TJMG 0958256-10.2019.8.13.0000
CIVILEMENTA: AGRAVO DE INSTRUMENTO - AÇÃO DE INTERDITO PROIBITÓRIO C/C MANUTENÇÃO DE POSSE - PEDIDO LIMINAR - INTELIGÊNCIA DO ARTIGO 300 DO CPC/2015 - REINTEGRAÇÃO NA POSSE DE VEÍCULO - PROPRIEDADE E POSSE ANTERIOR COMPROVADAS NOS AUTOS PELO RÉU - VÍTIMA DE ESTELIONATO - NULIDADE DA COMPRA E VENDA POSTERIOR - POSSE INJUSTA - INDEFERIMENTO DA LIMINAR - TERCEIRO ADQUIRENTE DE BOA-FÉ - DIREITO DE EVICÇÃO - RESPONSABILIDADE DO ALIENANTE - RECURSO PROVIDO.
- Segundo o art. 300, do CPC, são requisitos gerais para a concessão das tutelas provisórias de urgência: a probabilidade do direito, o perigo de dano ou de risco ao resultado útil do processo e a reversibilidade do provimento antecipatório.

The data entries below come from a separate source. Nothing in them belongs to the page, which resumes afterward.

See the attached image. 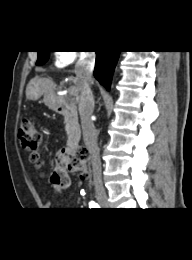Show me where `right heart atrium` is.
<instances>
[{
  "label": "right heart atrium",
  "mask_w": 192,
  "mask_h": 260,
  "mask_svg": "<svg viewBox=\"0 0 192 260\" xmlns=\"http://www.w3.org/2000/svg\"><path fill=\"white\" fill-rule=\"evenodd\" d=\"M79 58H81V54L75 51H60L56 53V63L62 67L71 65Z\"/></svg>",
  "instance_id": "1"
}]
</instances>
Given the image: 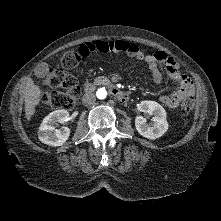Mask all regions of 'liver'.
Segmentation results:
<instances>
[{"instance_id":"6515ba94","label":"liver","mask_w":221,"mask_h":221,"mask_svg":"<svg viewBox=\"0 0 221 221\" xmlns=\"http://www.w3.org/2000/svg\"><path fill=\"white\" fill-rule=\"evenodd\" d=\"M42 91L31 78H28L24 89L25 115L27 120L35 113V107L39 104Z\"/></svg>"}]
</instances>
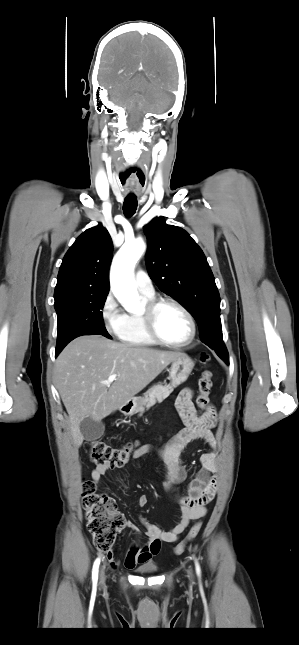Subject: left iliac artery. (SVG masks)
I'll list each match as a JSON object with an SVG mask.
<instances>
[{"instance_id": "44dca946", "label": "left iliac artery", "mask_w": 299, "mask_h": 645, "mask_svg": "<svg viewBox=\"0 0 299 645\" xmlns=\"http://www.w3.org/2000/svg\"><path fill=\"white\" fill-rule=\"evenodd\" d=\"M195 565H196V572H197L198 576H200V566H199V564H198V562L196 560H195Z\"/></svg>"}]
</instances>
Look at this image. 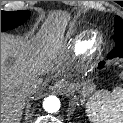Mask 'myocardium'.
Wrapping results in <instances>:
<instances>
[{"label": "myocardium", "mask_w": 123, "mask_h": 123, "mask_svg": "<svg viewBox=\"0 0 123 123\" xmlns=\"http://www.w3.org/2000/svg\"><path fill=\"white\" fill-rule=\"evenodd\" d=\"M103 42V35L99 31H90L88 35L81 40L82 54H85L86 56H93L100 50Z\"/></svg>", "instance_id": "f54148a6"}]
</instances>
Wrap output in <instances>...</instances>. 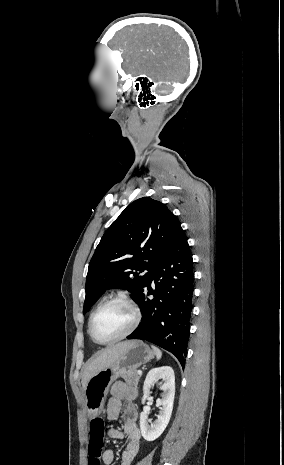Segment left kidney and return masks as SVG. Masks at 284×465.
Instances as JSON below:
<instances>
[{"instance_id":"obj_1","label":"left kidney","mask_w":284,"mask_h":465,"mask_svg":"<svg viewBox=\"0 0 284 465\" xmlns=\"http://www.w3.org/2000/svg\"><path fill=\"white\" fill-rule=\"evenodd\" d=\"M162 379L161 391H164L162 399H157L156 407H159V415H156V421L150 423L147 411L140 413V429L145 441H155L163 431H165L173 411L175 395V375L171 367H158L149 371L143 387L142 405H145L150 397V389L153 383ZM150 423V425H148Z\"/></svg>"}]
</instances>
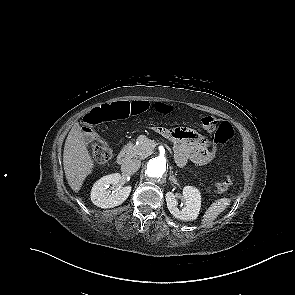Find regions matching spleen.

- "In casu" o negócio jurídico celebrado pelo réu com o estelionatário é nulo e ineficaz, diante da inexecução total das obrigações, caracterizada pelo crime de estelionato, sendo, por conseguinte, nulas as consequências jurídicas por ele produzidas, incluindo a compra e venda celebrada posteriormente entre o estelionatário e o autor, uma vez que, neste caso, a invalidade do ato jurídico atinge o terceiro adquirente, ainda que de boa-fé.

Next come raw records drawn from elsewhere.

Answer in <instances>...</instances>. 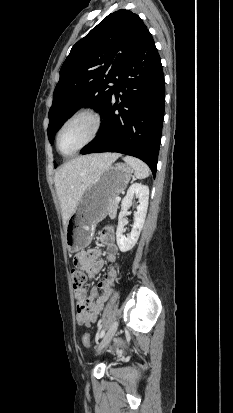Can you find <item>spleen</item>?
Segmentation results:
<instances>
[{
	"mask_svg": "<svg viewBox=\"0 0 233 413\" xmlns=\"http://www.w3.org/2000/svg\"><path fill=\"white\" fill-rule=\"evenodd\" d=\"M123 160L133 168L136 178L144 179L149 176L150 169L143 161L131 156H125Z\"/></svg>",
	"mask_w": 233,
	"mask_h": 413,
	"instance_id": "obj_1",
	"label": "spleen"
}]
</instances>
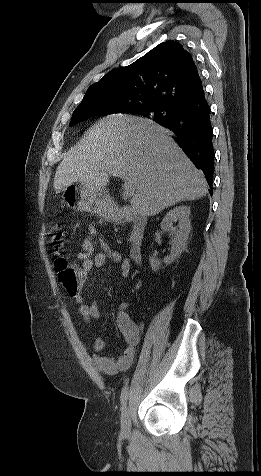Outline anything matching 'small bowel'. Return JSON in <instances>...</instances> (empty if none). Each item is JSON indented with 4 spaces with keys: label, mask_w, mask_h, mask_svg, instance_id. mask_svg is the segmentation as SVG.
<instances>
[{
    "label": "small bowel",
    "mask_w": 261,
    "mask_h": 476,
    "mask_svg": "<svg viewBox=\"0 0 261 476\" xmlns=\"http://www.w3.org/2000/svg\"><path fill=\"white\" fill-rule=\"evenodd\" d=\"M89 236L82 240V250L77 254V259L81 261L77 268L79 274V286L75 292H68L76 301L79 312L86 323L101 316L100 309L95 301L87 302L83 288L90 271L93 268H102L108 260L119 264L120 274L123 278H128L131 274L132 266L128 259L123 258L117 251L110 248L102 235L93 224L88 227ZM95 246L99 247V252L94 254ZM130 302L124 300L118 306L116 323L121 330L127 344L123 354L117 357L107 356L106 342L100 337L93 339V363L95 367L107 374H116L129 370L135 360L137 346L141 342L142 325L135 323L128 314Z\"/></svg>",
    "instance_id": "c3829d8e"
}]
</instances>
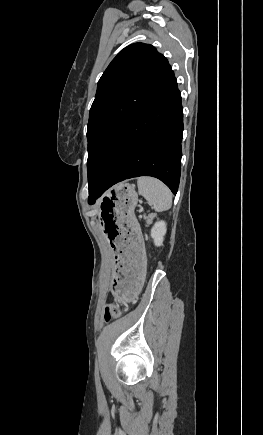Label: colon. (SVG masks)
<instances>
[{"label": "colon", "mask_w": 263, "mask_h": 435, "mask_svg": "<svg viewBox=\"0 0 263 435\" xmlns=\"http://www.w3.org/2000/svg\"><path fill=\"white\" fill-rule=\"evenodd\" d=\"M122 310V305L108 304L104 308V319L109 321L111 318H116L120 316Z\"/></svg>", "instance_id": "colon-1"}]
</instances>
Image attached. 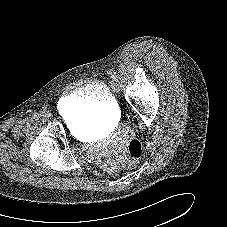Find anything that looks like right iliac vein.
Wrapping results in <instances>:
<instances>
[{
  "instance_id": "1",
  "label": "right iliac vein",
  "mask_w": 227,
  "mask_h": 227,
  "mask_svg": "<svg viewBox=\"0 0 227 227\" xmlns=\"http://www.w3.org/2000/svg\"><path fill=\"white\" fill-rule=\"evenodd\" d=\"M43 116H44L45 118H47V117H49V116H50V114H48V113H44V114H43Z\"/></svg>"
}]
</instances>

- Cabe ao terceiro adquirente de boa-fé exercer o direito à restituição integral do preço ou das quantias que pagou ao alienante, que é quem responde pelos riscos da evicção, nos termos dos artigos 447 e 449 do Código Civil.

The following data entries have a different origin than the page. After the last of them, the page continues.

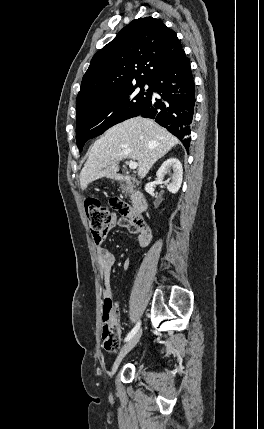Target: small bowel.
I'll return each mask as SVG.
<instances>
[{"mask_svg":"<svg viewBox=\"0 0 264 429\" xmlns=\"http://www.w3.org/2000/svg\"><path fill=\"white\" fill-rule=\"evenodd\" d=\"M115 226L126 227L131 233L138 236V242L141 246H146L151 240V230L148 225L141 220L129 221L125 218H117L116 215H112L109 223L107 224L104 235L100 239L94 238V242L97 248V261L98 266L103 277V298H111V271L115 264V255L103 246V240L106 234ZM125 270L130 269L129 263H124Z\"/></svg>","mask_w":264,"mask_h":429,"instance_id":"small-bowel-1","label":"small bowel"}]
</instances>
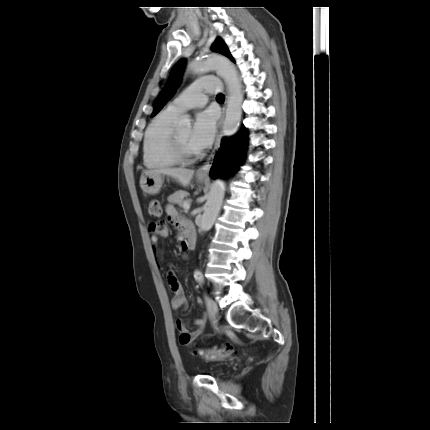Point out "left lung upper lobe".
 Listing matches in <instances>:
<instances>
[{
	"mask_svg": "<svg viewBox=\"0 0 430 430\" xmlns=\"http://www.w3.org/2000/svg\"><path fill=\"white\" fill-rule=\"evenodd\" d=\"M212 49L214 51H217L226 57L230 58L232 61H234L232 55L230 54L228 47L224 43V41L221 38H218L214 44L212 45ZM185 66V59L179 60L175 66L172 68L169 79L164 87V89L160 92V94L157 97L154 111L152 113V116L156 115L163 107V105L171 99V97L174 95V92L176 88L180 84V78L183 72Z\"/></svg>",
	"mask_w": 430,
	"mask_h": 430,
	"instance_id": "obj_1",
	"label": "left lung upper lobe"
}]
</instances>
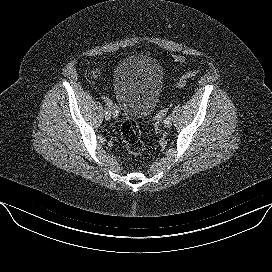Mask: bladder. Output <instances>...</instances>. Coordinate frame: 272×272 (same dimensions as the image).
Here are the masks:
<instances>
[{
    "mask_svg": "<svg viewBox=\"0 0 272 272\" xmlns=\"http://www.w3.org/2000/svg\"><path fill=\"white\" fill-rule=\"evenodd\" d=\"M164 82L160 63L138 54L121 61L113 75V92L122 111L130 118L146 117L158 104Z\"/></svg>",
    "mask_w": 272,
    "mask_h": 272,
    "instance_id": "bladder-1",
    "label": "bladder"
}]
</instances>
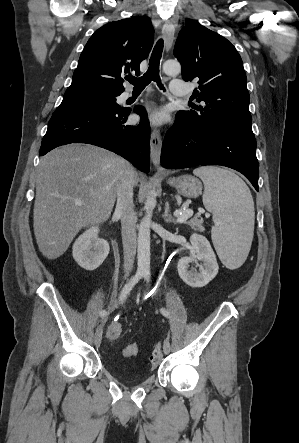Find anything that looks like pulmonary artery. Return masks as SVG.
<instances>
[{"label": "pulmonary artery", "instance_id": "pulmonary-artery-1", "mask_svg": "<svg viewBox=\"0 0 299 443\" xmlns=\"http://www.w3.org/2000/svg\"><path fill=\"white\" fill-rule=\"evenodd\" d=\"M170 91L175 96H186L189 93L187 85L178 79H173L170 82ZM129 96V94L125 95L126 98Z\"/></svg>", "mask_w": 299, "mask_h": 443}]
</instances>
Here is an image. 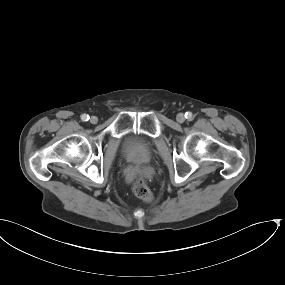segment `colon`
Returning <instances> with one entry per match:
<instances>
[{"mask_svg": "<svg viewBox=\"0 0 285 285\" xmlns=\"http://www.w3.org/2000/svg\"><path fill=\"white\" fill-rule=\"evenodd\" d=\"M132 192L136 197L144 202H150L153 199L152 191L148 183L143 179H137L132 185Z\"/></svg>", "mask_w": 285, "mask_h": 285, "instance_id": "colon-1", "label": "colon"}]
</instances>
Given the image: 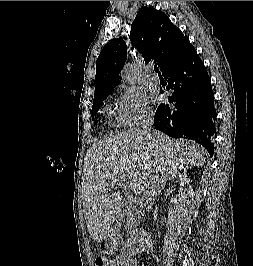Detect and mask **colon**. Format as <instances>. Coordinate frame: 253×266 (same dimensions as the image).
<instances>
[{
    "label": "colon",
    "instance_id": "colon-1",
    "mask_svg": "<svg viewBox=\"0 0 253 266\" xmlns=\"http://www.w3.org/2000/svg\"><path fill=\"white\" fill-rule=\"evenodd\" d=\"M94 266H112V262L104 256H98L95 259Z\"/></svg>",
    "mask_w": 253,
    "mask_h": 266
}]
</instances>
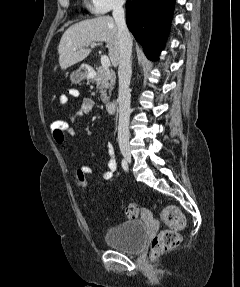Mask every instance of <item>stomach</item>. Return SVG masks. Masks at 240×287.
<instances>
[{"mask_svg":"<svg viewBox=\"0 0 240 287\" xmlns=\"http://www.w3.org/2000/svg\"><path fill=\"white\" fill-rule=\"evenodd\" d=\"M87 76L88 74H87L86 68L84 66H81L78 70L72 73L71 79L73 82L77 83L87 78Z\"/></svg>","mask_w":240,"mask_h":287,"instance_id":"1","label":"stomach"}]
</instances>
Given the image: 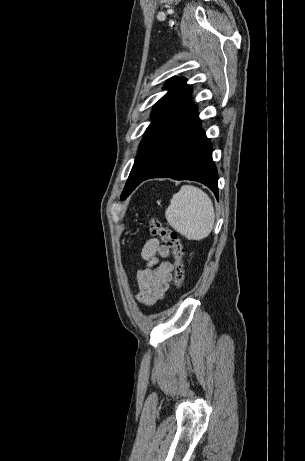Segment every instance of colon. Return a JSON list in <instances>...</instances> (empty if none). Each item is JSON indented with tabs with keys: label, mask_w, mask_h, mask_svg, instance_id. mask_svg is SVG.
Segmentation results:
<instances>
[{
	"label": "colon",
	"mask_w": 305,
	"mask_h": 461,
	"mask_svg": "<svg viewBox=\"0 0 305 461\" xmlns=\"http://www.w3.org/2000/svg\"><path fill=\"white\" fill-rule=\"evenodd\" d=\"M148 227L152 236H159L172 249L175 266L174 284L177 288H181L185 280L184 248L177 233L165 227L158 219H151Z\"/></svg>",
	"instance_id": "5ec220e1"
}]
</instances>
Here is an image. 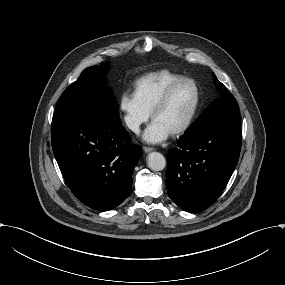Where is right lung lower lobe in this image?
I'll list each match as a JSON object with an SVG mask.
<instances>
[{"mask_svg": "<svg viewBox=\"0 0 285 285\" xmlns=\"http://www.w3.org/2000/svg\"><path fill=\"white\" fill-rule=\"evenodd\" d=\"M52 148L66 184L87 206L106 211L130 194L132 171L141 149L131 144L119 115L69 111L55 113Z\"/></svg>", "mask_w": 285, "mask_h": 285, "instance_id": "1", "label": "right lung lower lobe"}]
</instances>
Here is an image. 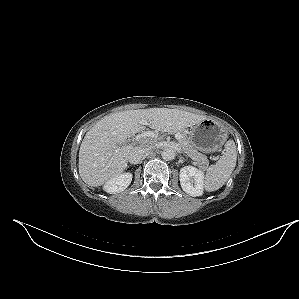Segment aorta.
Here are the masks:
<instances>
[{
    "instance_id": "obj_1",
    "label": "aorta",
    "mask_w": 299,
    "mask_h": 299,
    "mask_svg": "<svg viewBox=\"0 0 299 299\" xmlns=\"http://www.w3.org/2000/svg\"><path fill=\"white\" fill-rule=\"evenodd\" d=\"M175 154H176V152L173 148L167 147V148L163 149L161 156H162L163 160L171 161L175 158Z\"/></svg>"
}]
</instances>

- Não se vislumbrando a probabilidade do direito do autor quanto à almejada restituição na posse do bem, impõe-se o indeferimento da tutela de urgência, devendo o veículo ser mantido na posse do réu, proprietário original, a quem a autoridade policial efetuou a restituição, ao menos até o julgamento da lide.